Users' claims include alleged random violence and widespread tent burning at the event campsite A, claims that MCD deny. Campsite A was renamed the Red Campsite from Oxegen 2007 onwards.

A sticky notice was placed at the top of every discussion forum on boards.ie warning members not to create posts mentioning MCD or any events hosted by MCD The Boards warning notice was removed 30 May 2009.

===Barbra Streisand, 2007===
MCD's July 2007 Barbra Streisand concert in Celbridge, County Kildare was marred by organisational issues compounded by poor weather and the fact that venue has poor access in the first place. Others reported that no stewards were present to lead concert-goers to their seats and when they found their seats they were already occupied.

===Prince, 2008===
MCD's June 2008 Prince concert in Croke Park was cancelled when 55,000 tickets sold out. MCD sued the performer for €1.66 million,
however the case was settled for an undisclosed amount in February 2010.
When this settlement was not implemented MCD were able to secure a court order allowing it to pursue Prince throughout the EU for €2.2 million.

===AC/DC, 2009===
MCD's AC/DC concert at Punchestown Racecourse on 28 June 2009 was controversial. Reports were common of long queues, lack of lighting at exits, too few stewards, barriers being pushed over and fans, forced into walking 10 kilometres to the concert, later expressing their rage against organisers MCD Productions for failing to ensure roads were clear.

===Guns N' Roses, 2010===
A Guns N' Roses concert in the O2 was controversial, when Axl Rose stormed off stage 22 minutes into the show, due to booing and plastic bottles being thrown.
They had arrived on stage at 10:25pm in a venue that has a 11pm curfew.
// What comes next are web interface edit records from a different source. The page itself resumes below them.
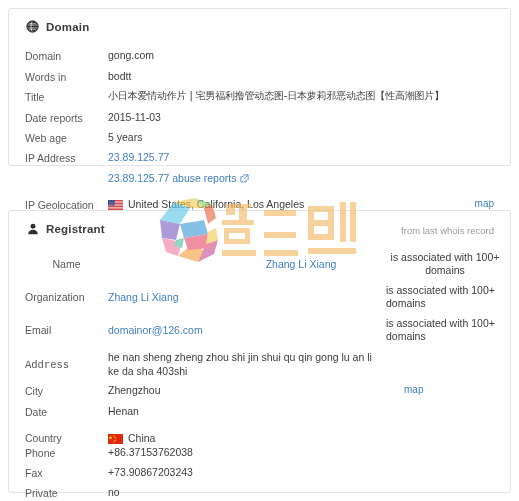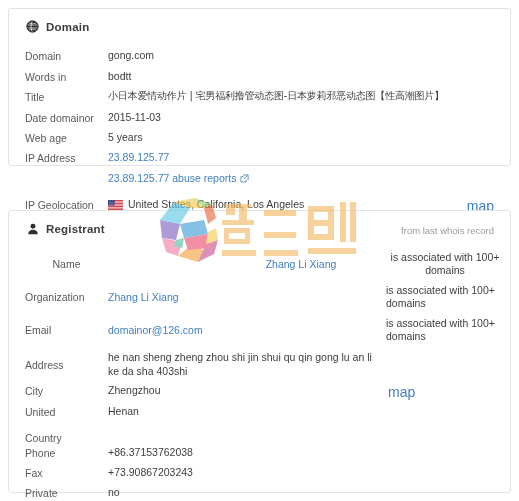--- a/index.html
+++ b/index.html
@@ -183,7 +183,7 @@
       </div>
 
       <div class="row" style="height:20px;">
-        <div class="lbl">Date domainor</div>
+        <div class="lbl">Date reports</div>
         <div class="val">2015-11-03</div>
       </div>
 

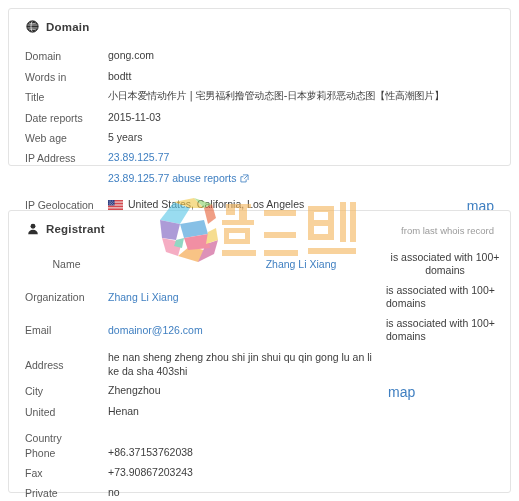--- a/index.html
+++ b/index.html
@@ -118,9 +118,10 @@
   }
   .map-link {
     position: absolute;
-    font-size: 14px;
+    font-size: 10px;
     color: #3f7fc1;
     cursor: pointer;
+    margin-left: 16px;
   }
 
   .assoc {

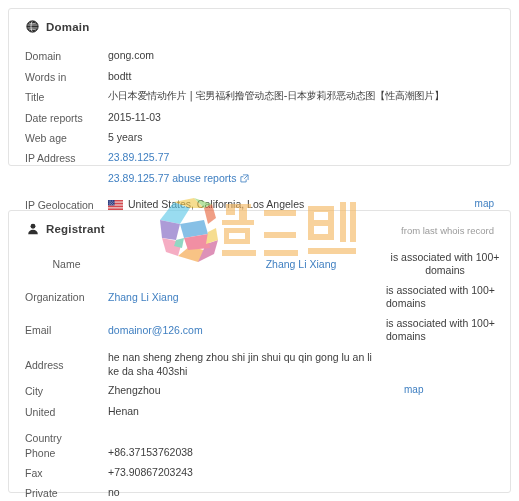--- a/index.html
+++ b/index.html
@@ -291,7 +291,7 @@
       </div>
 
       <div class="row" style="height:33px;">
-        <div class="lbl" style="padding-top:8px;">Address</div>
+        <div class="lbl" style="padding-top:8px;font-family:Liberation Mono, monospace;">Address</div>
         <div class="val wrap" style="max-width:265px;">he nan sheng zheng zhou shi jin shui qu qin gong lu an li ke da sha 403shi</div>
       </div>
 

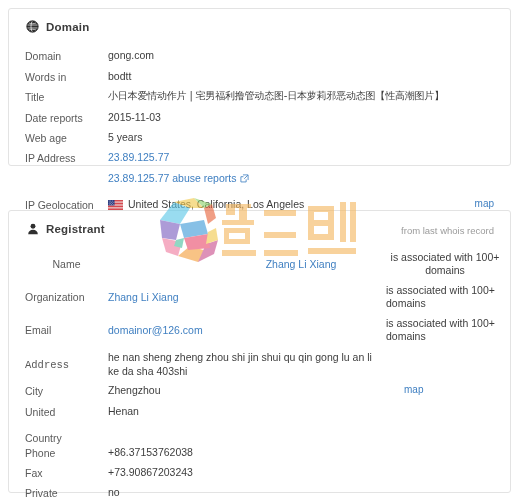--- a/index.html
+++ b/index.html
@@ -302,7 +302,7 @@
       </div>
 
       <div class="row" style="height:20px;">
-        <div class="lbl">United</div>
+        <div class="lbl">Date</div>
         <div class="val">Henan</div>
       </div>
 

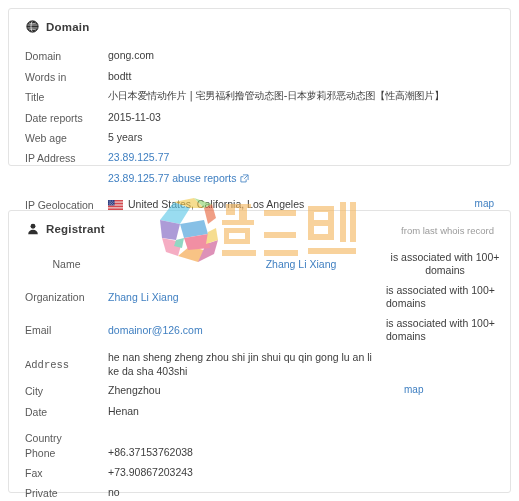--- a/index.html
+++ b/index.html
@@ -308,6 +308,20 @@
 
       <div class="row" style="height:21px;align-items:flex-end;">
         <div class="lbl">Country</div>
+        <div class="val">
+          <span class="flag">
+            <svg width="15" height="10" viewBox="0 0 30 20">
+              <rect width="30" height="20" fill="#de2910"></rect>
+              <g fill="#ffde00">
+                <polygon points="5,3 6,6 9,6 6.6,7.8 7.5,10.8 5,9 2.5,10.8 3.4,7.8 1,6 4,6"></polygon>
+                <polygon points="12,2 12.5,3.4 14,3.5 12.9,4.4 13.2,5.8 12,5 10.8,5.8 11.1,4.4 10,3.5 11.5,3.4"></polygon>
+                <polygon points="14.6,5.6 15.1,7 16.6,7.1 15.5,8 15.8,9.4 14.6,8.6 13.4,9.4 13.7,8 12.6,7.1 14.1,7"></polygon>
+                <polygon points="14.6,10.4 15.1,11.8 16.6,11.9 15.5,12.8 15.8,14.2 14.6,13.4 13.4,14.2 13.7,12.8 12.6,11.9 14.1,11.8"></polygon>
+                <polygon points="12,13.4 12.5,14.8 14,14.9 12.9,15.8 13.2,17.2 12,16.4 10.8,17.2 11.1,15.8 10,14.9 11.5,14.8"></polygon>
+              </g>
+            </svg>
+          </span><span>China</span>
+        </div>
       </div>
 
       <div class="row" style="height:20px;">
They later returned to stage after a 40-minute delay (with the house lights on), and played until 12:52am. Despite protests, MCD refused to offer refunds to fans.

===Swedish House Mafia 2012===
MCD's Swedish House Mafia concert in Phoenix Park was hit with severe criticism and anger as it involved violence throughout, this included 1 death, widespread fights and at least two people missing for up to 24 hours, and 12 stabbings, of which 7 were from the one person.

===Longitude Festival 2019===
The US Embassy in Ireland issued a security alert to notify US citizens that they should avoid going to Longitude Festival 2019 in Marlay Park, noting that there was a "potential for violence". The festival promoters response to the US Embassies warning was that it is "beyond ridiculous".